**Pictures paired with source code**.

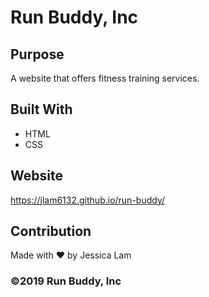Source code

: # Run Buddy, Inc

## Purpose
A website that offers fitness training services.

## Built With
* HTML
* CSS

## Website
https://jlam6132.github.io/run-buddy/

## Contribution
Made with ❤️ by Jessica Lam

### ©️2019 Run Buddy, Inc 
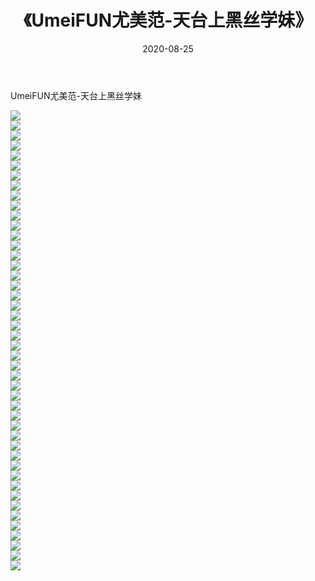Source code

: ﻿---
layout: post
title:  《UmeiFUN尤美范-天台上黑丝学妹》
date:   2020-08-25
img: http://img.660000.xyz/Sharelink/网络美图/2020/UmeiFUN尤美范-天台上黑丝学妹/000.jpg
categories: [美女, 清纯, 唯美]
---

UmeiFUN尤美范-天台上黑丝学妹

  ![](http://img.660000.xyz/Sharelink/网络美图/2020/UmeiFUN尤美范-天台上黑丝学妹/001.jpg) <br> ![](http://img.660000.xyz/Sharelink/网络美图/2020/UmeiFUN尤美范-天台上黑丝学妹/002.jpg) <br> ![](http://img.660000.xyz/Sharelink/网络美图/2020/UmeiFUN尤美范-天台上黑丝学妹/003.jpg) <br> ![](http://img.660000.xyz/Sharelink/网络美图/2020/UmeiFUN尤美范-天台上黑丝学妹/004.jpg) <br> ![](http://img.660000.xyz/Sharelink/网络美图/2020/UmeiFUN尤美范-天台上黑丝学妹/005.jpg) <br> ![](http://img.660000.xyz/Sharelink/网络美图/2020/UmeiFUN尤美范-天台上黑丝学妹/006.jpg) <br> ![](http://img.660000.xyz/Sharelink/网络美图/2020/UmeiFUN尤美范-天台上黑丝学妹/007.jpg) <br> ![](http://img.660000.xyz/Sharelink/网络美图/2020/UmeiFUN尤美范-天台上黑丝学妹/008.jpg) <br> ![](http://img.660000.xyz/Sharelink/网络美图/2020/UmeiFUN尤美范-天台上黑丝学妹/009.jpg) <br> ![](http://img.660000.xyz/Sharelink/网络美图/2020/UmeiFUN尤美范-天台上黑丝学妹/010.jpg) <br> ![](http://img.660000.xyz/Sharelink/网络美图/2020/UmeiFUN尤美范-天台上黑丝学妹/011.jpg) <br> ![](http://img.660000.xyz/Sharelink/网络美图/2020/UmeiFUN尤美范-天台上黑丝学妹/012.jpg) <br> ![](http://img.660000.xyz/Sharelink/网络美图/2020/UmeiFUN尤美范-天台上黑丝学妹/013.jpg) <br> ![](http://img.660000.xyz/Sharelink/网络美图/2020/UmeiFUN尤美范-天台上黑丝学妹/014.jpg) <br> ![](http://img.660000.xyz/Sharelink/网络美图/2020/UmeiFUN尤美范-天台上黑丝学妹/015.jpg) <br> ![](http://img.660000.xyz/Sharelink/网络美图/2020/UmeiFUN尤美范-天台上黑丝学妹/016.jpg) <br> ![](http://img.660000.xyz/Sharelink/网络美图/2020/UmeiFUN尤美范-天台上黑丝学妹/017.jpg) <br> ![](http://img.660000.xyz/Sharelink/网络美图/2020/UmeiFUN尤美范-天台上黑丝学妹/018.jpg) <br> ![](http://img.660000.xyz/Sharelink/网络美图/2020/UmeiFUN尤美范-天台上黑丝学妹/019.jpg) <br> ![](http://img.660000.xyz/Sharelink/网络美图/2020/UmeiFUN尤美范-天台上黑丝学妹/020.jpg) <br> ![](http://img.660000.xyz/Sharelink/网络美图/2020/UmeiFUN尤美范-天台上黑丝学妹/021.jpg) <br> ![](http://img.660000.xyz/Sharelink/网络美图/2020/UmeiFUN尤美范-天台上黑丝学妹/022.jpg) <br> ![](http://img.660000.xyz/Sharelink/网络美图/2020/UmeiFUN尤美范-天台上黑丝学妹/023.jpg) <br> ![](http://img.660000.xyz/Sharelink/网络美图/2020/UmeiFUN尤美范-天台上黑丝学妹/024.jpg) <br> ![](http://img.660000.xyz/Sharelink/网络美图/2020/UmeiFUN尤美范-天台上黑丝学妹/025.jpg) <br> ![](http://img.660000.xyz/Sharelink/网络美图/2020/UmeiFUN尤美范-天台上黑丝学妹/026.jpg) <br> ![](http://img.660000.xyz/Sharelink/网络美图/2020/UmeiFUN尤美范-天台上黑丝学妹/027.jpg) <br> ![](http://img.660000.xyz/Sharelink/网络美图/2020/UmeiFUN尤美范-天台上黑丝学妹/028.jpg) <br> ![](http://img.660000.xyz/Sharelink/网络美图/2020/UmeiFUN尤美范-天台上黑丝学妹/029.jpg) <br> ![](http://img.660000.xyz/Sharelink/网络美图/2020/UmeiFUN尤美范-天台上黑丝学妹/030.jpg) <br> ![](http://img.660000.xyz/Sharelink/网络美图/2020/UmeiFUN尤美范-天台上黑丝学妹/031.jpg) <br> ![](http://img.660000.xyz/Sharelink/网络美图/2020/UmeiFUN尤美范-天台上黑丝学妹/032.jpg) <br> ![](http://img.660000.xyz/Sharelink/网络美图/2020/UmeiFUN尤美范-天台上黑丝学妹/033.jpg) <br> ![](http://img.660000.xyz/Sharelink/网络美图/2020/UmeiFUN尤美范-天台上黑丝学妹/034.jpg) <br> ![](http://img.660000.xyz/Sharelink/网络美图/2020/UmeiFUN尤美范-天台上黑丝学妹/035.jpg) <br> ![](http://img.660000.xyz/Sharelink/网络美图/2020/UmeiFUN尤美范-天台上黑丝学妹/036.jpg) <br> ![](http://img.660000.xyz/Sharelink/网络美图/2020/UmeiFUN尤美范-天台上黑丝学妹/037.jpg) <br> ![](http://img.660000.xyz/Sharelink/网络美图/2020/UmeiFUN尤美范-天台上黑丝学妹/038.jpg) <br> ![](http://img.660000.xyz/Sharelink/网络美图/2020/UmeiFUN尤美范-天台上黑丝学妹/039.jpg) <br> ![](http://img.660000.xyz/Sharelink/网络美图/2020/UmeiFUN尤美范-天台上黑丝学妹/040.jpg) <br> ![](http://img.660000.xyz/Sharelink/网络美图/2020/UmeiFUN尤美范-天台上黑丝学妹/041.jpg) <br> ![](http://img.660000.xyz/Sharelink/网络美图/2020/UmeiFUN尤美范-天台上黑丝学妹/042.jpg) <br> ![](http://img.660000.xyz/Sharelink/网络美图/2020/UmeiFUN尤美范-天台上黑丝学妹/043.jpg) <br> ![](http://img.660000.xyz/Sharelink/网络美图/2020/UmeiFUN尤美范-天台上黑丝学妹/044.jpg) <br> ![](http://img.660000.xyz/Sharelink/网络美图/2020/UmeiFUN尤美范-天台上黑丝学妹/045.jpg) <br> ![](http://img.660000.xyz/Sharelink/网络美图/2020/UmeiFUN尤美范-天台上黑丝学妹/046.jpg) <br>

**Your instructions**. The data above must be reproduced exactly, without any of its pictures.

**Problem solution**.
Source code

: # Run Buddy, Inc

## Purpose
A website that offers fitness training services.

## Built With
* HTML
* CSS

## Website
https://jlam6132.github.io/run-buddy/

## Contribution
Made with ❤️ by Jessica Lam

### ©️2019 Run Buddy, Inc 
Source code

: ﻿---
layout: post
title:  《UmeiFUN尤美范-天台上黑丝学妹》
date:   2020-08-25
img: http://img.660000.xyz/Sharelink/网络美图/2020/UmeiFUN尤美范-天台上黑丝学妹/000.jpg
categories: [美女, 清纯, 唯美]
---

UmeiFUN尤美范-天台上黑丝学妹

  ![](http://img.660000.xyz/Sharelink/网络美图/2020/UmeiFUN尤美范-天台上黑丝学妹/001.jpg) <br> ![](http://img.660000.xyz/Sharelink/网络美图/2020/UmeiFUN尤美范-天台上黑丝学妹/002.jpg) <br> ![](http://img.660000.xyz/Sharelink/网络美图/2020/UmeiFUN尤美范-天台上黑丝学妹/003.jpg) <br> ![](http://img.660000.xyz/Sharelink/网络美图/2020/UmeiFUN尤美范-天台上黑丝学妹/004.jpg) <br> ![](http://img.660000.xyz/Sharelink/网络美图/2020/UmeiFUN尤美范-天台上黑丝学妹/005.jpg) <br> ![](http://img.660000.xyz/Sharelink/网络美图/2020/UmeiFUN尤美范-天台上黑丝学妹/006.jpg) <br> ![](http://img.660000.xyz/Sharelink/网络美图/2020/UmeiFUN尤美范-天台上黑丝学妹/007.jpg) <br> ![](http://img.660000.xyz/Sharelink/网络美图/2020/UmeiFUN尤美范-天台上黑丝学妹/008.jpg) <br> ![](http://img.660000.xyz/Sharelink/网络美图/2020/UmeiFUN尤美范-天台上黑丝学妹/009.jpg) <br> ![](http://img.660000.xyz/Sharelink/网络美图/2020/UmeiFUN尤美范-天台上黑丝学妹/010.jpg) <br> ![](http://img.660000.xyz/Sharelink/网络美图/2020/UmeiFUN尤美范-天台上黑丝学妹/011.jpg) <br> ![](http://img.660000.xyz/Sharelink/网络美图/2020/UmeiFUN尤美范-天台上黑丝学妹/012.jpg) <br> ![](http://img.660000.xyz/Sharelink/网络美图/2020/UmeiFUN尤美范-天台上黑丝学妹/013.jpg) <br> ![](http://img.660000.xyz/Sharelink/网络美图/2020/UmeiFUN尤美范-天台上黑丝学妹/014.jpg) <br> ![](http://img.660000.xyz/Sharelink/网络美图/2020/UmeiFUN尤美范-天台上黑丝学妹/015.jpg) <br> ![](http://img.660000.xyz/Sharelink/网络美图/2020/UmeiFUN尤美范-天台上黑丝学妹/016.jpg) <br> ![](http://img.660000.xyz/Sharelink/网络美图/2020/UmeiFUN尤美范-天台上黑丝学妹/017.jpg) <br> ![](http://img.660000.xyz/Sharelink/网络美图/2020/UmeiFUN尤美范-天台上黑丝学妹/018.jpg) <br> ![](http://img.660000.xyz/Sharelink/网络美图/2020/UmeiFUN尤美范-天台上黑丝学妹/019.jpg) <br> ![](http://img.660000.xyz/Sharelink/网络美图/2020/UmeiFUN尤美范-天台上黑丝学妹/020.jpg) <br> ![](http://img.660000.xyz/Sharelink/网络美图/2020/UmeiFUN尤美范-天台上黑丝学妹/021.jpg) <br> ![](http://img.660000.xyz/Sharelink/网络美图/2020/UmeiFUN尤美范-天台上黑丝学妹/022.jpg) <br> ![](http://img.660000.xyz/Sharelink/网络美图/2020/UmeiFUN尤美范-天台上黑丝学妹/023.jpg) <br> ![](http://img.660000.xyz/Sharelink/网络美图/2020/UmeiFUN尤美范-天台上黑丝学妹/024.jpg) <br> ![](http://img.660000.xyz/Sharelink/网络美图/2020/UmeiFUN尤美范-天台上黑丝学妹/025.jpg) <br> ![](http://img.660000.xyz/Sharelink/网络美图/2020/UmeiFUN尤美范-天台上黑丝学妹/026.jpg) <br> ![](http://img.660000.xyz/Sharelink/网络美图/2020/UmeiFUN尤美范-天台上黑丝学妹/027.jpg) <br> ![](http://img.660000.xyz/Sharelink/网络美图/2020/UmeiFUN尤美范-天台上黑丝学妹/028.jpg) <br> ![](http://img.660000.xyz/Sharelink/网络美图/2020/UmeiFUN尤美范-天台上黑丝学妹/029.jpg) <br> ![](http://img.660000.xyz/Sharelink/网络美图/2020/UmeiFUN尤美范-天台上黑丝学妹/030.jpg) <br> ![](http://img.660000.xyz/Sharelink/网络美图/2020/UmeiFUN尤美范-天台上黑丝学妹/031.jpg) <br> ![](http://img.660000.xyz/Sharelink/网络美图/2020/UmeiFUN尤美范-天台上黑丝学妹/032.jpg) <br> ![](http://img.660000.xyz/Sharelink/网络美图/2020/UmeiFUN尤美范-天台上黑丝学妹/033.jpg) <br> ![](http://img.660000.xyz/Sharelink/网络美图/2020/UmeiFUN尤美范-天台上黑丝学妹/034.jpg) <br> ![](http://img.660000.xyz/Sharelink/网络美图/2020/UmeiFUN尤美范-天台上黑丝学妹/035.jpg) <br> ![](http://img.660000.xyz/Sharelink/网络美图/2020/UmeiFUN尤美范-天台上黑丝学妹/036.jpg) <br> ![](http://img.660000.xyz/Sharelink/网络美图/2020/UmeiFUN尤美范-天台上黑丝学妹/037.jpg) <br> ![](http://img.660000.xyz/Sharelink/网络美图/2020/UmeiFUN尤美范-天台上黑丝学妹/038.jpg) <br> ![](http://img.660000.xyz/Sharelink/网络美图/2020/UmeiFUN尤美范-天台上黑丝学妹/039.jpg) <br> ![](http://img.660000.xyz/Sharelink/网络美图/2020/UmeiFUN尤美范-天台上黑丝学妹/040.jpg) <br> ![](http://img.660000.xyz/Sharelink/网络美图/2020/UmeiFUN尤美范-天台上黑丝学妹/041.jpg) <br> ![](http://img.660000.xyz/Sharelink/网络美图/2020/UmeiFUN尤美范-天台上黑丝学妹/042.jpg) <br> ![](http://img.660000.xyz/Sharelink/网络美图/2020/UmeiFUN尤美范-天台上黑丝学妹/043.jpg) <br> ![](http://img.660000.xyz/Sharelink/网络美图/2020/UmeiFUN尤美范-天台上黑丝学妹/044.jpg) <br> ![](http://img.660000.xyz/Sharelink/网络美图/2020/UmeiFUN尤美范-天台上黑丝学妹/045.jpg) <br> ![](http://img.660000.xyz/Sharelink/网络美图/2020/UmeiFUN尤美范-天台上黑丝学妹/046.jpg) <br>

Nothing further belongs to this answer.